El Duderino said: makingmusic476 said: El Duderino said: makingmusic476 said: El Duderino said: when most states joined the union they had no idea that they couldn´t ever get out of it anymore... |
Actually, they legally should've been able to get it out of it. | I know... thats one major reason why they were so pissed of... and I do feel sympathy for those who wanted to be independent but I have to go with Lincoln on that one "A house divided against itself cannot stand." With the nation growing so fast at that point a war would have become inevitable and it was a good thing he decided to fight before things got even more complicated... though it is sad so many people had to lose their lives fighting for freedom on both sides... | He could've just said Goodbye when we tried to leave instead of forcing a war that resulted in over 620,000 deaths. |
That just wouldn´t have worked... had he sayed goodbye then new states founded in the west could have also become slave states... Lincoln offered the south that they could keep slavery (at least for a while) but no new states where alowed to have it... the south didn´t want that though... it was a fight over principles, eather all men are created equal or not... if that principle is not worht fighting for I don´t know what is... |
Not quite. Lincoln was far from a believer in equality of the races.
And Lincoln said he was willing to sign an amendment being worked on by Congress that would enshrine slavery in the constitution of the US (ironically the 13th amendment). Slavery would've been made PERMANENT in the US via this amendment, yet the deep Southern states still seceded.

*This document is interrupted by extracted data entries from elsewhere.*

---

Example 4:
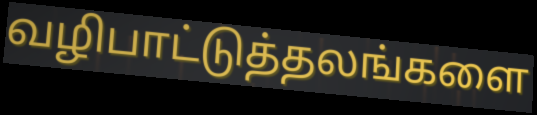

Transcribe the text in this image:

வழிபாட்டுத்தலங்களை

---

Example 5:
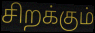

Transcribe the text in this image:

சிறக்கும்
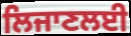
ਲਿਜਾਣਲਈ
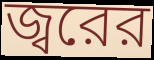
জ্বরের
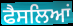
ਫੈਸਲਿਆਂ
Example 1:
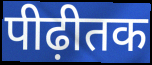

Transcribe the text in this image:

पीढ़ीतक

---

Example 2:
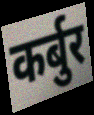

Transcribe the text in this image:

कर्बुर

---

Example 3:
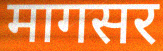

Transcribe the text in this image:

The deep south states seceded more so over issues of economics than slavery, the primary issue being tarrifs (and they way that the funds collected via these tariffs were used). Fighting almost erupted over the Tariff of Abominations in 1828, and it was obvious that conflict would arise over the Morrill Tariff of 1860, a tariff with rates even higher than those in 1828.

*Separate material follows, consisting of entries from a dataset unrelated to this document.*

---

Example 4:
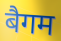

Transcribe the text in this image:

बैगम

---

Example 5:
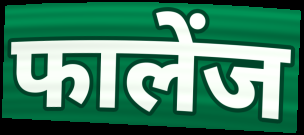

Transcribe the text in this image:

फालेंज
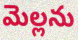
మెల్లను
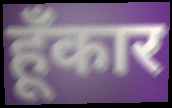
हूँकार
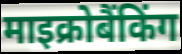
माइक्रोबैंकिंग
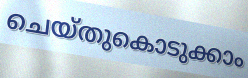
ചെയ്തുകൊടുക്കാം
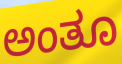
ಅಂತೂ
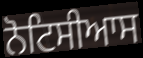
ਨੋਟਿਸੀਆਸ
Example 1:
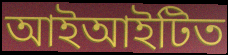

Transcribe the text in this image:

Despite this tariff, the states of the upper south still did not feel compelled to secede like the lower southern states. It wasn't until Lincoln refused to abandon Fort Sumter and began organizing military forces to take back the deep south that states like Virginia had had enough. Infringing upon a state's right to secede was the last straw, and they thus joined their brethren via secession.
The war was a matter of economics (particularly tariffs) and states rights (the right to secede from the federal government, and the right to nullify any law a state deemed unconstitutional, much like the issues surrounding the tariff controversies of 1832).
Slavery was well on it's way out by the 18th century. Virginia had been holding abolitionist talks in the State congress as early as 1853, and the US was one of the last major regions that still allowed slavery (England, France, and Spain had banned slavery years before hand). To say that slavery would have survived in the CSA for very long is untrue.